[Collected data entries]
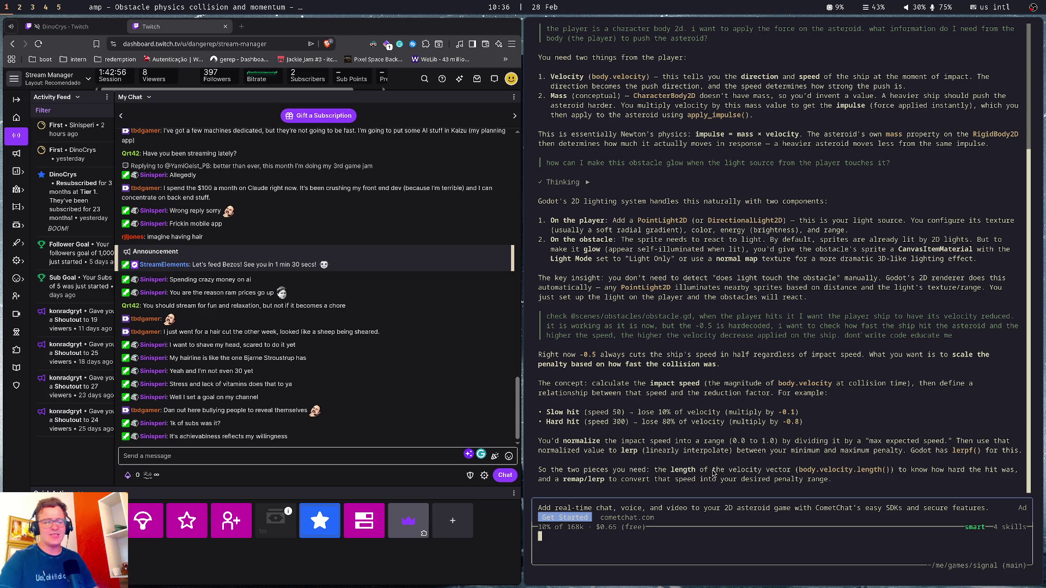
key("Up")
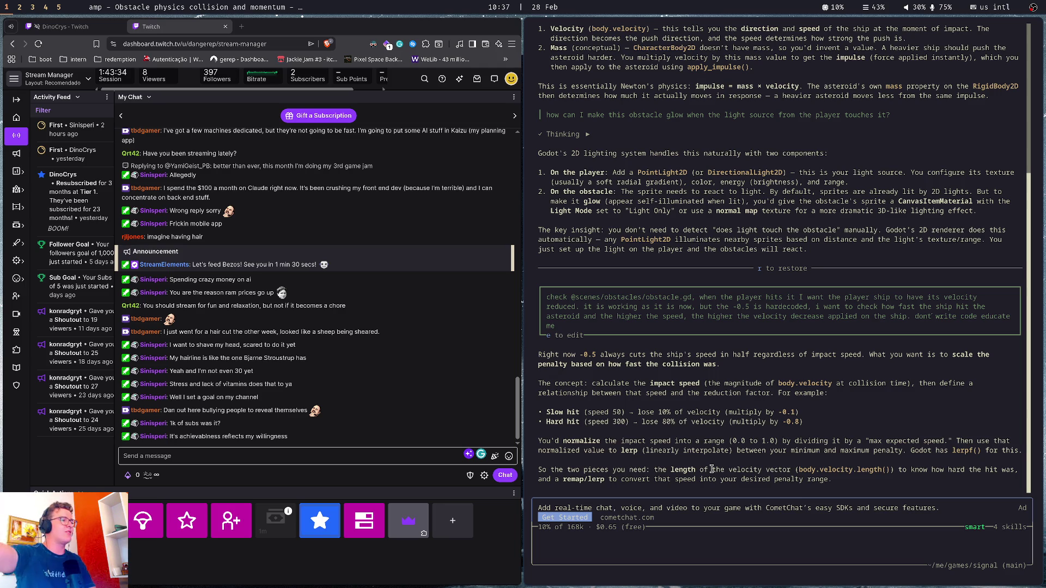
key("Escape")
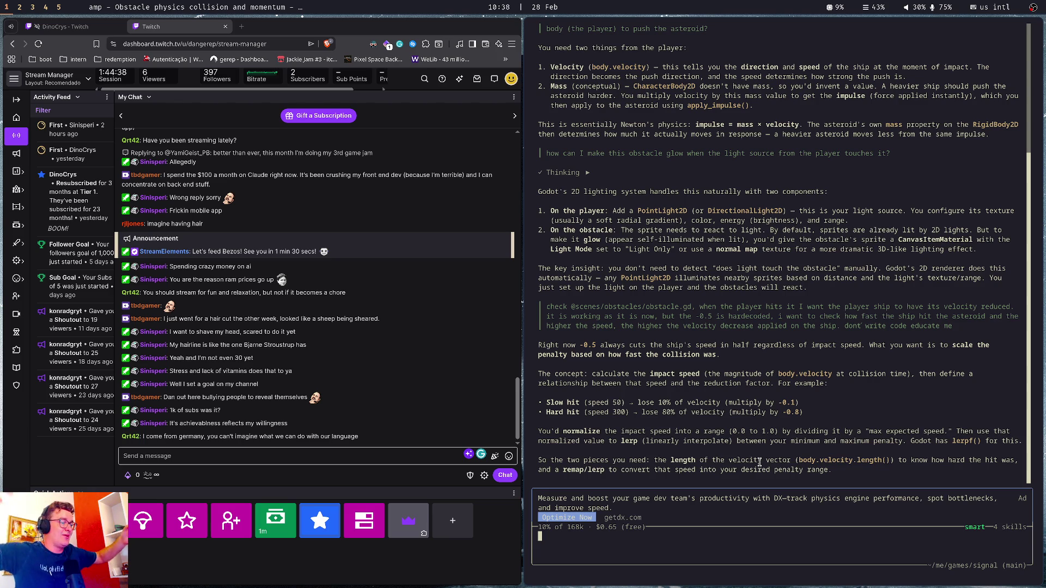
Refocus the stream chat, copy the word 'linearly' from the answer, and open a new tab
left_click(374, 460)
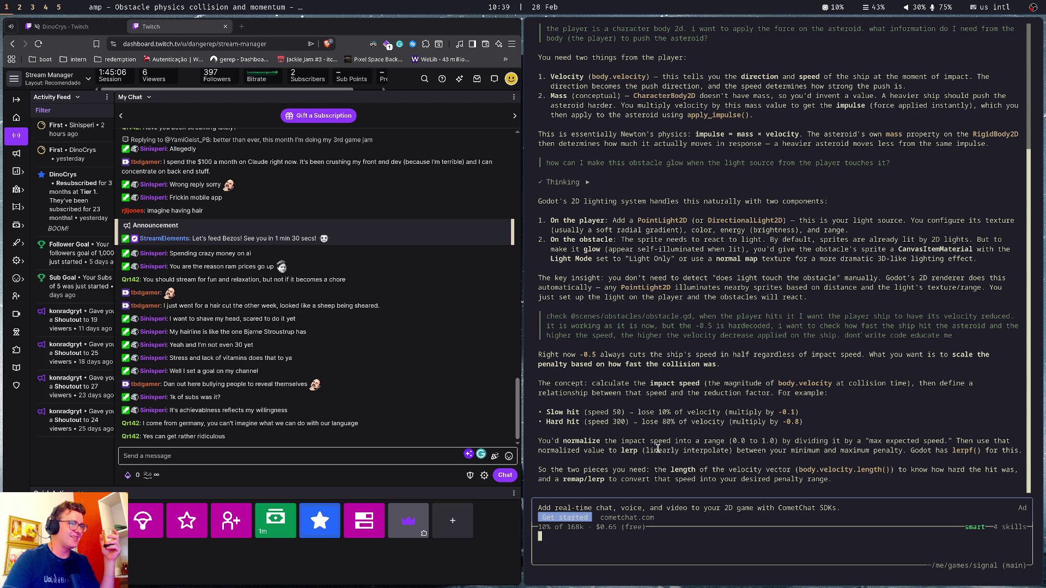
double_click(657, 447)
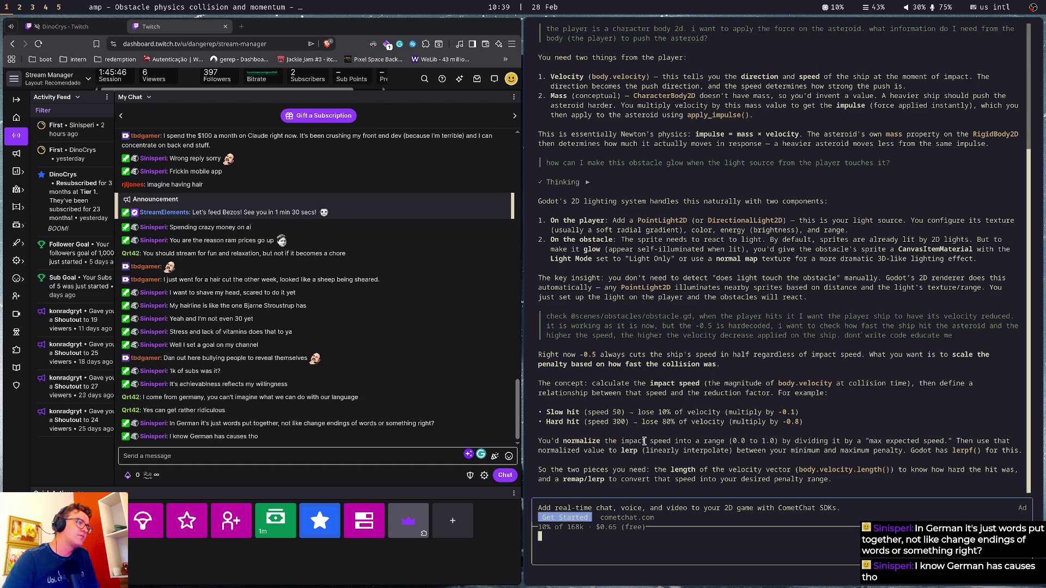
left_click(237, 452)
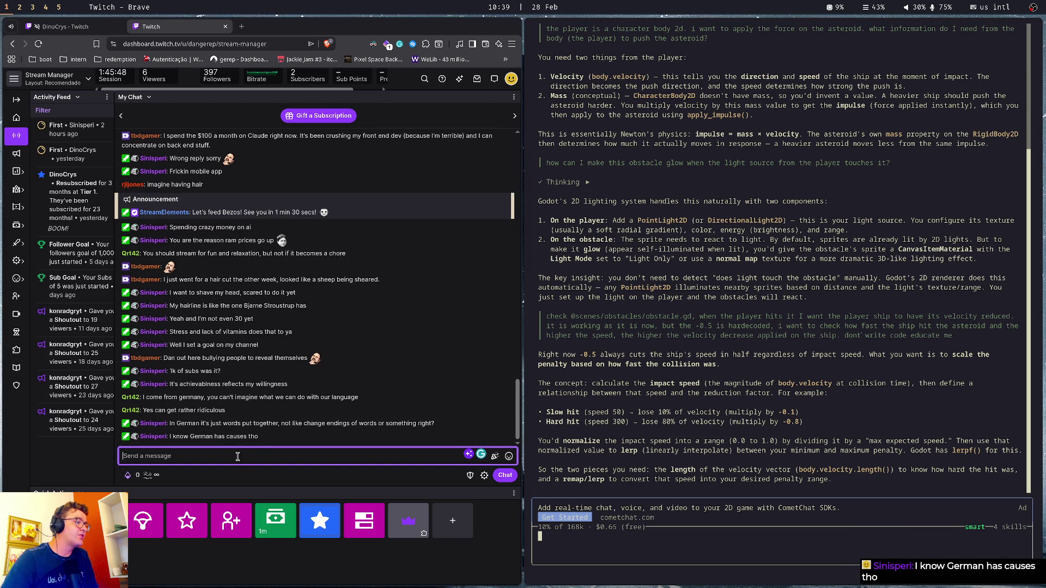
left_click(244, 481)
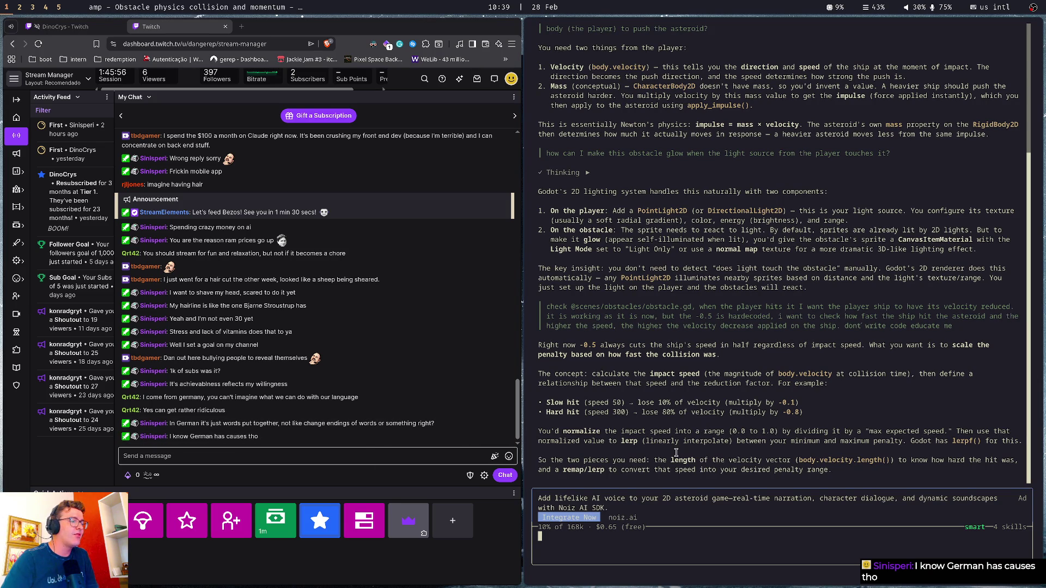
key("ctrl+t")
Search 'does fininish has gender' and read the answer's opening about the gender-neutral pronoun
type("does fininish has")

[Prompt]
Output each record above exactly as written. Skip any pictures.

[Exercise response]
key("Up")
key("Escape")
Refocus the stream chat, copy the word 'linearly' from the answer, and open a new tab
left_click(374, 460)
double_click(657, 447)
left_click(237, 452)
left_click(244, 481)
key("ctrl+t")
Search 'does fininish has gender' and read the answer's opening about the gender-neutral pronoun
type("does fininish has")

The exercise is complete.